Meski demikian, ia menegaskan Desk Ketenagakerjaan Polri akan mengawal agar hak-hak pekerja tetap dipenuhi.

“Oleh sebab itu, yang penting bagi kami Desk Ketenagakerjaan Polri menjamin ataupun mengawal hak-hak rekan-rekan buruh ini bisa dijamin. Kalau memang mendapatkan pesangon ya harus diberikan oleh para pengusaha,” ujarnya.

Menurut Irhamni, persoalan yang kerap muncul bukan semata PHK, melainkan hak pekerja yang tidak dipenuhi sehingga memicu perselisihan hubungan industrial.

Ia mengatakan buruh yang menghadapi persoalan tersebut dapat melapor ke Desk Ketenagakerjaan Polri yang kini tersedia mulai Mabes Polri hingga jajaran Polda dan Polres.

“Kalau ada permasalahan hubungan industrial bisa dilaporkan kepada kami sehingga kedua belah pihak bisa kami mediasi,” katanya.

 

Program Peningkatan Kompetensi

Senada, Wakil Menteri Ketenagakerjaan Afriansyah Noor juga mengatakan, pemerintah menyadari PHK sulit dihindari di tengah tekanan ekonomi global.

Karena itu, selain mengawal pemenuhan hak pekerja, pemerintah juga menyiapkan program peningkatan kompetensi.

“Dari Kementerian sendiri kita sudah menyiapkan pelatihan kalau mereka mau melakukan reskilling. Slot yang kita siapkan hampir lebih kurang 50.000 orang untuk 2026 ini,” ucapnya.

Menurut Afriansyah, seluruh balai pelatihan kerja milik Kementerian Ketenagakerjaan siap memberikan pelatihan kepada para pekerja yang kehilangan pekerjaan.

“Balai-balai kami siap memberikan pelatihan bagi mereka yang terkena PHK,” ujarnya.

Ia mengakui kondisi ekonomi dan geopolitik global turut memengaruhi dunia usaha di Indonesia sehingga sebagian perusahaan terpaksa melakukan efisiensi, termasuk PHK.

“PHK ini tidak bisa dihindarkan. Perusahaan tidak akan melakukan PHK kalau memang tidak terpaksa betul,” katanya.

 

Penuhi Hak Pekerja

Meski demikian, Afriansyah menegaskan setiap PHK harus dilakukan sesuai ketentuan perundang-undangan dengan tetap memenuhi hak-hak pekerja.

“Perusahaan boleh mem-PHK, tapi juga tetap memperhatikan hak-hak pekerja,” ucapnya.

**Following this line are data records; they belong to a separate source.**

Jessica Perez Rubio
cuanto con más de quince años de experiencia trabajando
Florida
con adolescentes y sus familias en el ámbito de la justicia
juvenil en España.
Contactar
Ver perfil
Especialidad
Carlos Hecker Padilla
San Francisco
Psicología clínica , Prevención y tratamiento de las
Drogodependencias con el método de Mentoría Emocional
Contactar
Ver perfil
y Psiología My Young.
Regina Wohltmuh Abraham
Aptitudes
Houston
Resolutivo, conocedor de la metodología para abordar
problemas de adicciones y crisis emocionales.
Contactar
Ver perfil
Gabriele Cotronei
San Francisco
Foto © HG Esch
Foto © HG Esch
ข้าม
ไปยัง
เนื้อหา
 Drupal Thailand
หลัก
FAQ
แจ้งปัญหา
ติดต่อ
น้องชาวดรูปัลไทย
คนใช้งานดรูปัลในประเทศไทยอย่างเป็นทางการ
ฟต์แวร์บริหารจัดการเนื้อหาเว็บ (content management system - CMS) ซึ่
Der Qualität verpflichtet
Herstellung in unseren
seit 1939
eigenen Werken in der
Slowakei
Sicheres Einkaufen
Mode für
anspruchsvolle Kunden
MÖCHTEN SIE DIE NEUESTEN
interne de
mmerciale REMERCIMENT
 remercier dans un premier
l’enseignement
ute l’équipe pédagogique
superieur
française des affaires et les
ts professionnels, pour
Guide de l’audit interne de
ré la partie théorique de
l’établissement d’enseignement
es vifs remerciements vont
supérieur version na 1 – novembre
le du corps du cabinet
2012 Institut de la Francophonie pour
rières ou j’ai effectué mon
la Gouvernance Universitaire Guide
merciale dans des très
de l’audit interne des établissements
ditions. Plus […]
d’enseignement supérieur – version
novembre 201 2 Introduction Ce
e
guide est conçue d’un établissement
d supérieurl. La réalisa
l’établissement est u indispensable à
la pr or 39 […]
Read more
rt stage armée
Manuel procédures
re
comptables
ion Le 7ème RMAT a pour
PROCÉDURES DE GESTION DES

Selain pelatihan, pemerintah juga terus memperkuat penyelesaian perselisihan hubungan industrial melalui kolaborasi Kementerian Ketenagakerjaan dan Desk Ketenagakerjaan Polri.

Menurut Afriansyah, kerja sama itu diharapkan mampu menjaga iklim ketenagakerjaan tetap kondusif sekaligus memberikan kepastian bagi pekerja maupun dunia usaha.

“Sehingga roda perekonomian dan investasi bisa berjalan dengan baik, sekaligus membuka peluang kerja bagi masyarakat,” pungkasnya.